**DIRECTIVE**
Pick out every line in the data below that contains the string "chart", copying each one in full. Case counts.

**DATA SUPPLIED**
========================

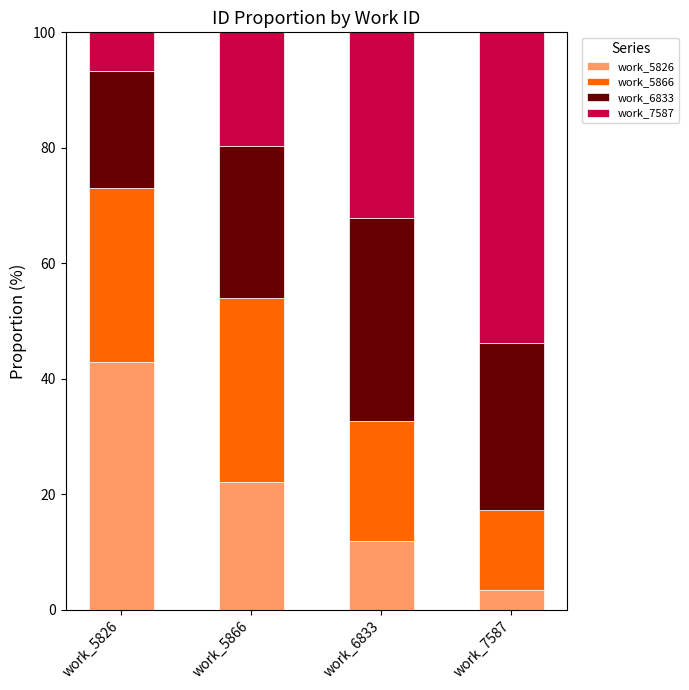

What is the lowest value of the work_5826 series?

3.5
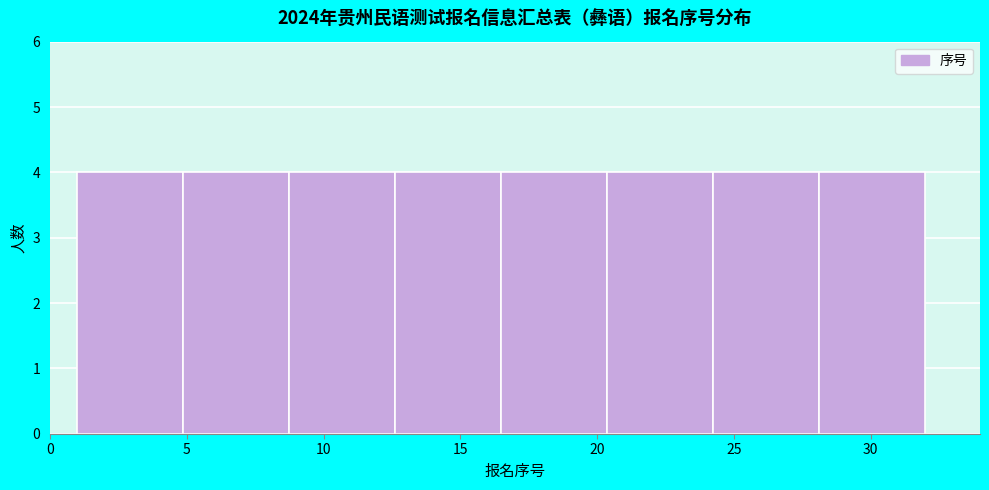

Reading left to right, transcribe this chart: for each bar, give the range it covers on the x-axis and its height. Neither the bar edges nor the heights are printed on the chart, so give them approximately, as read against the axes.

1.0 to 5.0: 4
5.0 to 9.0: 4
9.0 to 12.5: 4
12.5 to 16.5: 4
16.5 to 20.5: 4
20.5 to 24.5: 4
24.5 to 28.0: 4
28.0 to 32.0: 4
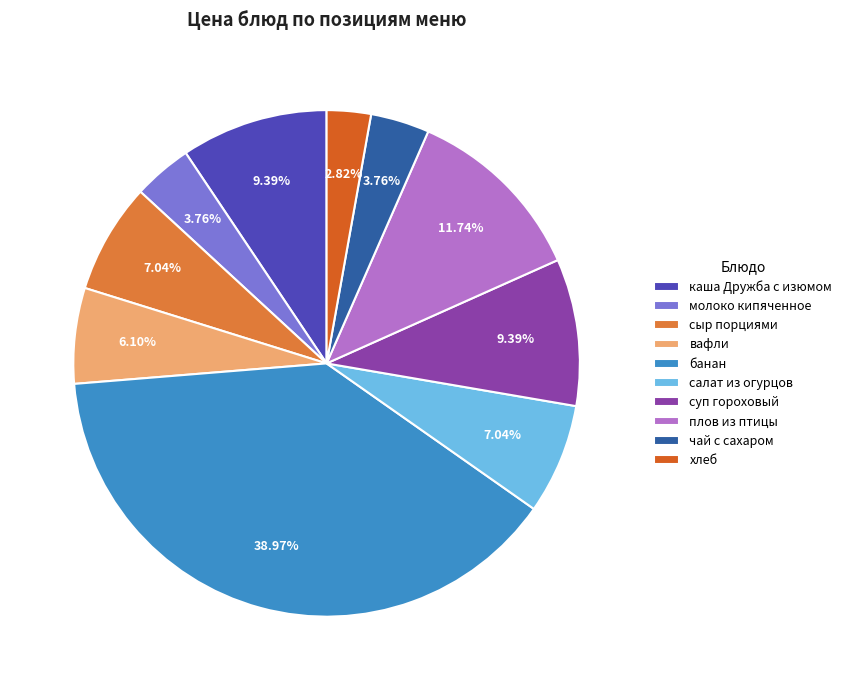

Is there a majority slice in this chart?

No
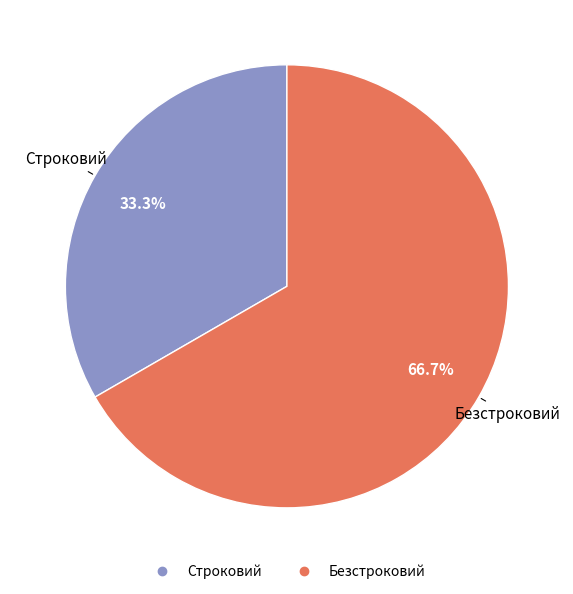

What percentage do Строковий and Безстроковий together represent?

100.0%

========================

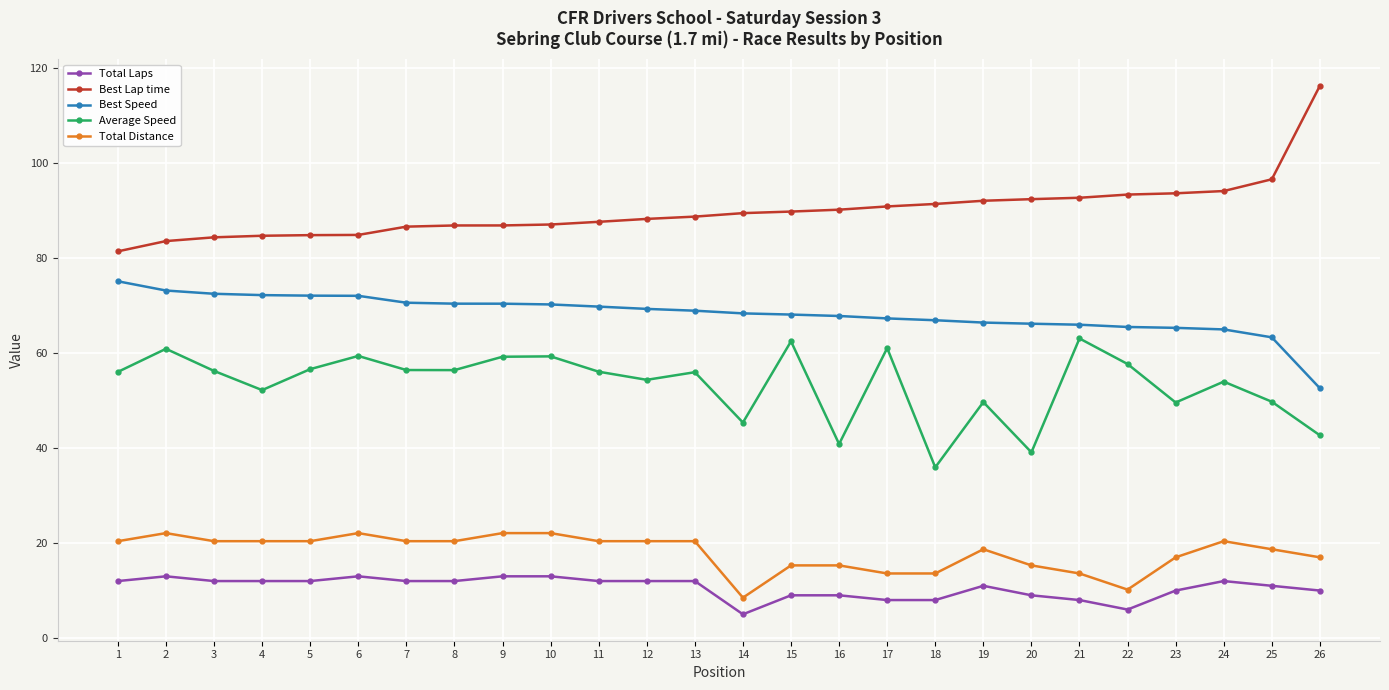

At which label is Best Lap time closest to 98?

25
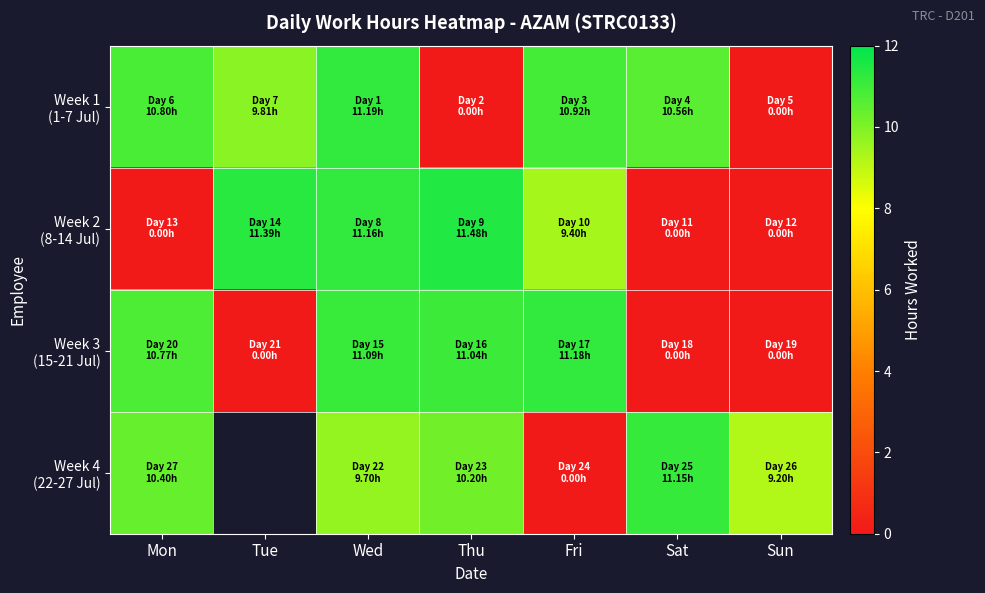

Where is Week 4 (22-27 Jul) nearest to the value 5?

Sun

========================

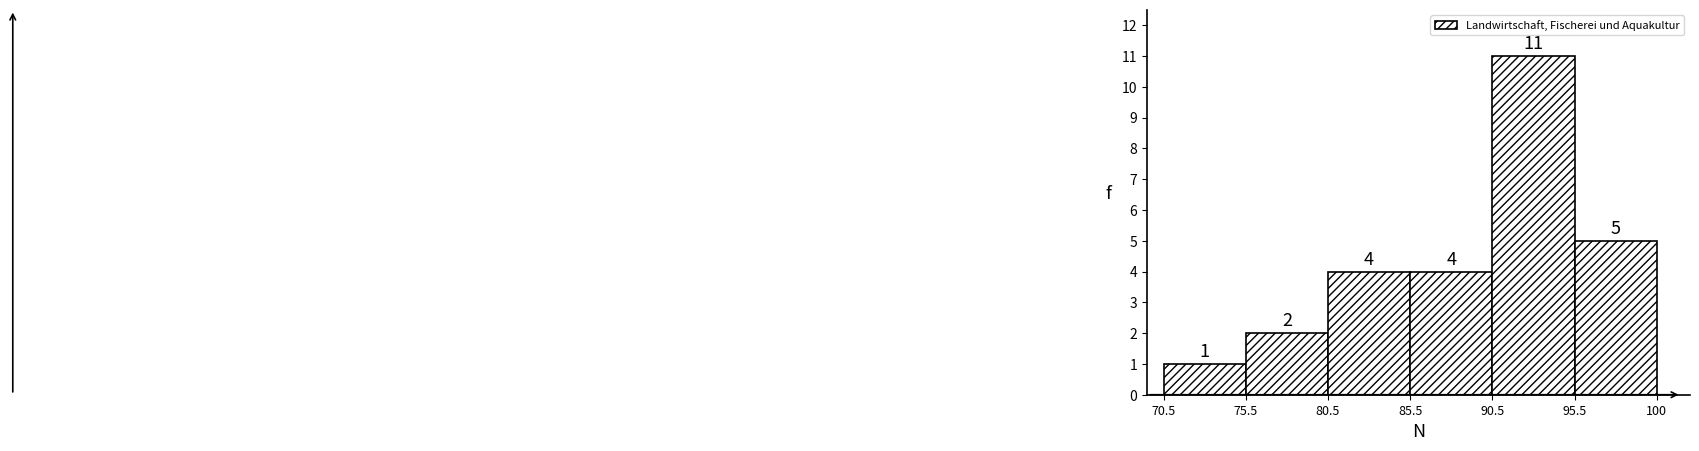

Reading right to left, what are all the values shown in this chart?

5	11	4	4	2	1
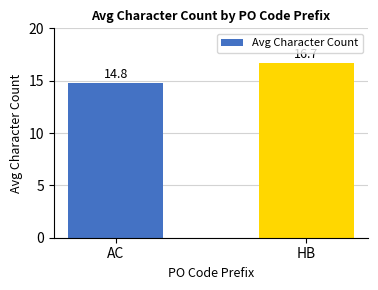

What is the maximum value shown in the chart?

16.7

========================

**RESULT OF THE EXERCISE**
Reading left to right, transcribe this chart: for each bar, give the range it covers on the x-axis and its height. Neither the bar edges nor the heights are printed on the chart, so give them approximately, as read against the axes.
Is there a majority slice in this chart?
Reading right to left, what are all the values shown in this chart?
What is the maximum value shown in the chart?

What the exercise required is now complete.